Remix.run Logo
mxschumacher 4 hours ago

there was a rush to buy electric cars in the US for as long as the $7500 incentive was in place, so the Q3 2025 number if inflated; it's a pull forward effect.

Sales have been flat for 3 years and the delivery numbers in Europe are catastrophic

on a fully diluted basis, the market cap is above $1.6tn, so at a PE of 20, they'd have to generate something like $80bn in profit per year - hard to do in an industry that is as brutally competitive and low margin as passenger cars.

abirch 4 hours ago | parent [-]

Not to mention China heavily subsidizing BYD.

eagleislandsong 3 hours ago | parent | next [-]

It's a myth that China heavily subsidises its EV industry. See e.g. this Bloomberg article titled "China Can't Cut EV Subsidies It Isn't Paying": https://archive.ph/5olix

abirch 3 hours ago | parent | next [-]

From the article that you added in addition to the statements below, I don't think BYD is succeeding only by subsidies. I'm solely stating that they're heavily subsidized. China has a strategy where most western nations don't appear to have one.

----

It might be tempting when one has been asleep at the wheel to chalk up the rise of Chinese carmakers led by BYD to unfair subsidies, especially since leaders in Washington and Brussels have done so. No doubt, China is far from a free, fair and open market.

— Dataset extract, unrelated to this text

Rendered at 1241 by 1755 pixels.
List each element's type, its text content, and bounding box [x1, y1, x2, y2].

The scale and pervasiveness of corporate subsidies at the federal and local level far exceed what other market-based economies offer.

https://www.bloomberg.com/news/newsletters/2024-10-17/byd-s-...

----

https://www.bloomberg.com/news/articles/2025-11-10/china-s-c...

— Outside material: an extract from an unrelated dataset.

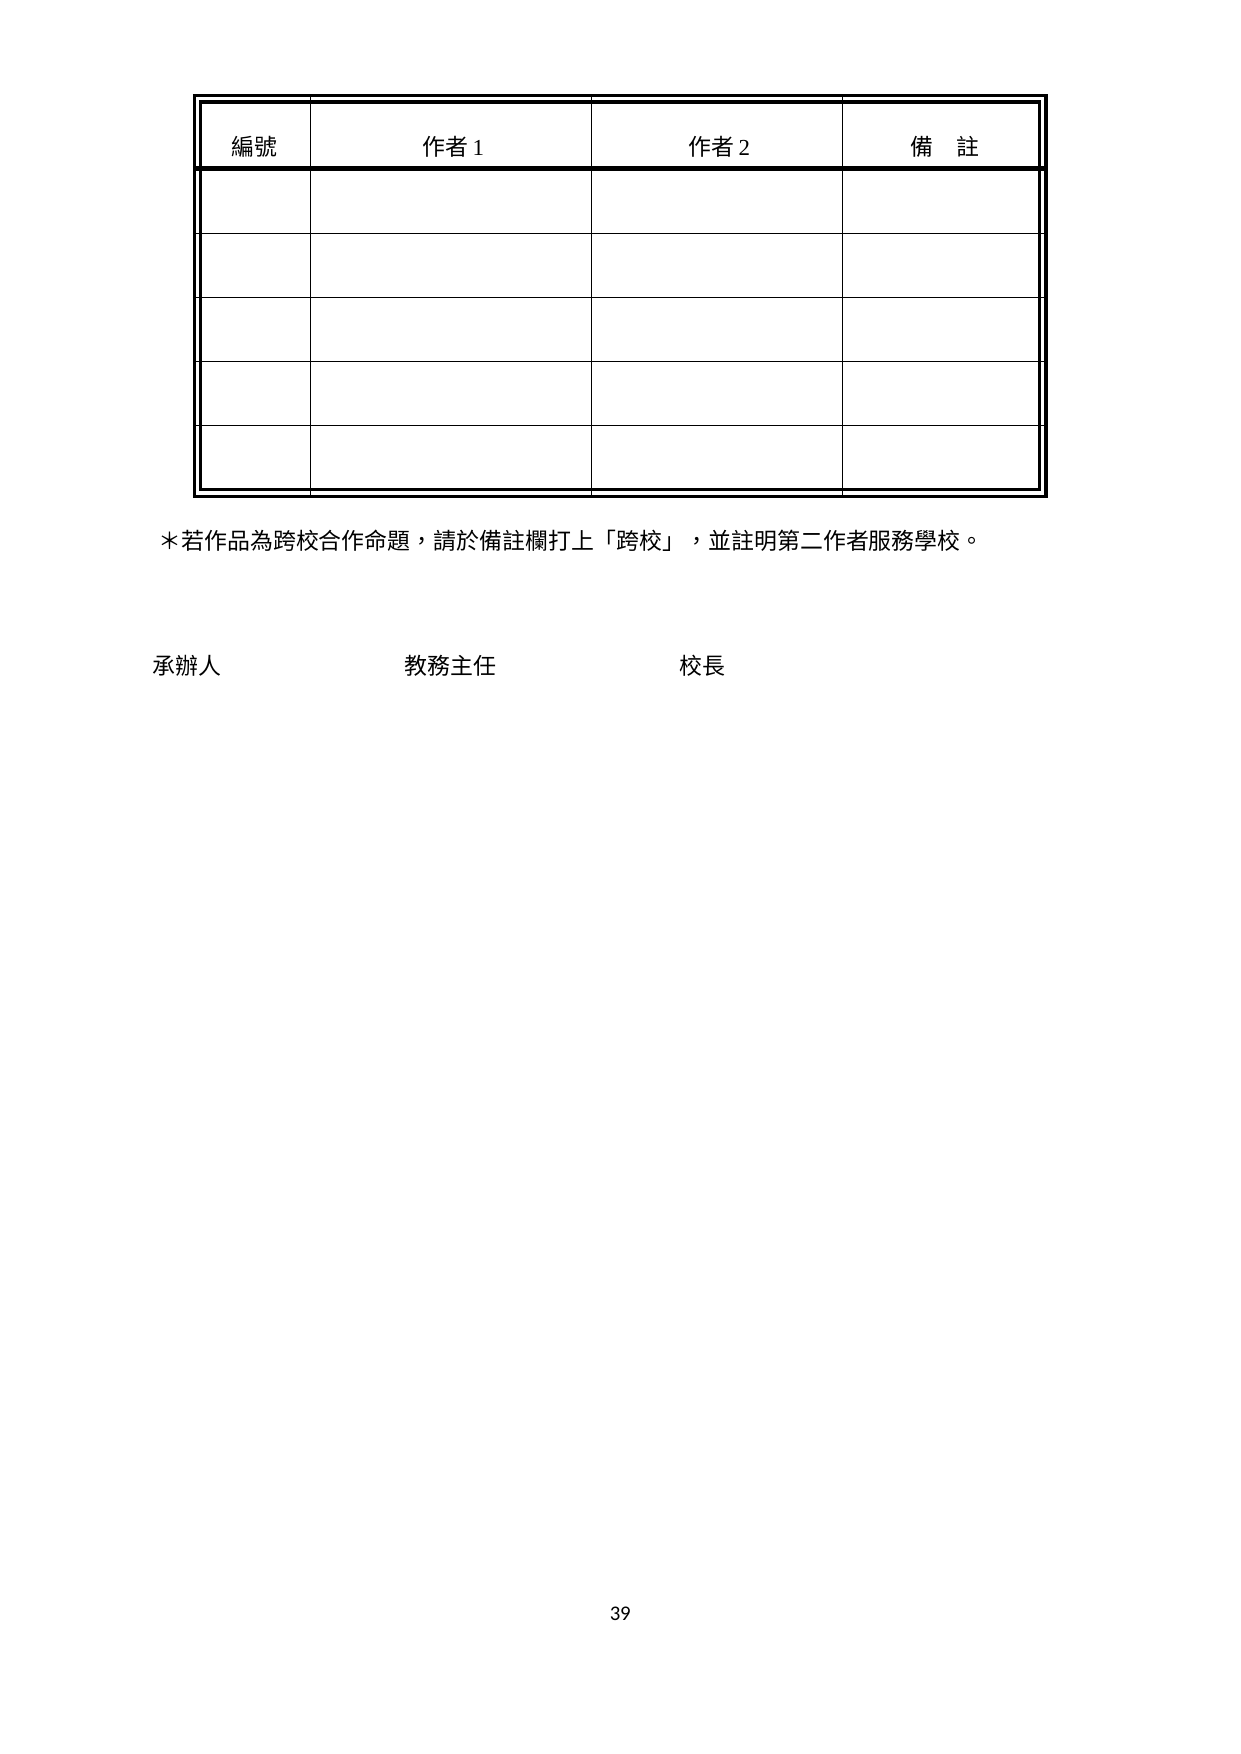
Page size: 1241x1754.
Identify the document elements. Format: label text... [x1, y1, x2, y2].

overfeed an hour ago | parent [-]

> China has a strategy where most western nations don't appear to have one.

EVs were subsidised in the west, e.g. in California (#4 "country" by GDP), Norway, and US tax incentives - which have gone away after the Trump anti-renewables Bill of 2025. MRSPs for EVs were slashed after September 2025 due to the loss of this subsidy, and 2 months later Ford cancelled it's electric F-150 program.

dzhiurgis 2 hours ago | parent | prev | next [-]

How come BYD’s stock price is essentially flat?

Analemma_ 3 hours ago | parent | prev [-]

Lately I've realized that "Chinese subsidies" are psychologically useful for people outside China to believe in, as cope to handwave away their own failing industries. Solar panels aren't really subsidized in China either.

abirch 3 hours ago | parent | next [-]

China has a plan. It subsidizes technology that it sees as important. There's nothing wrong with that per se.

It'd like me saying that Barry Bonds only won the home run records because he used steroids. It wasn't entirely the steroids but I'm sure they certainly didn't hurt.

happosai 2 hours ago | parent | prev [-]

Currently Chinese are competitive because because developers work on burnout level intensity and workers have no life but factory around the clock.

Of course, the salaries and working conditions are going up in China while west is eroding worker rights as fast as we can. One the factories will come back here simply because we'll end up cheaper. Don't buy solar made by Xinjiang forced labor, by solar panels made by illegal immigrant prison labor!

mxschumacher 4 hours ago | parent | prev | next [-]

there are around 140 EV companies in china competing very aggressively, they have excess capacity and are flooding the world market with cheap EVs, tough for Tesla to have a healthy margin in that environment

vkou 3 hours ago | parent | prev [-]

BYD's exports are not subsidized, and are, in fact, a massive cash cow for the firm.

They are also way cheaper and at comparable quality to western cars.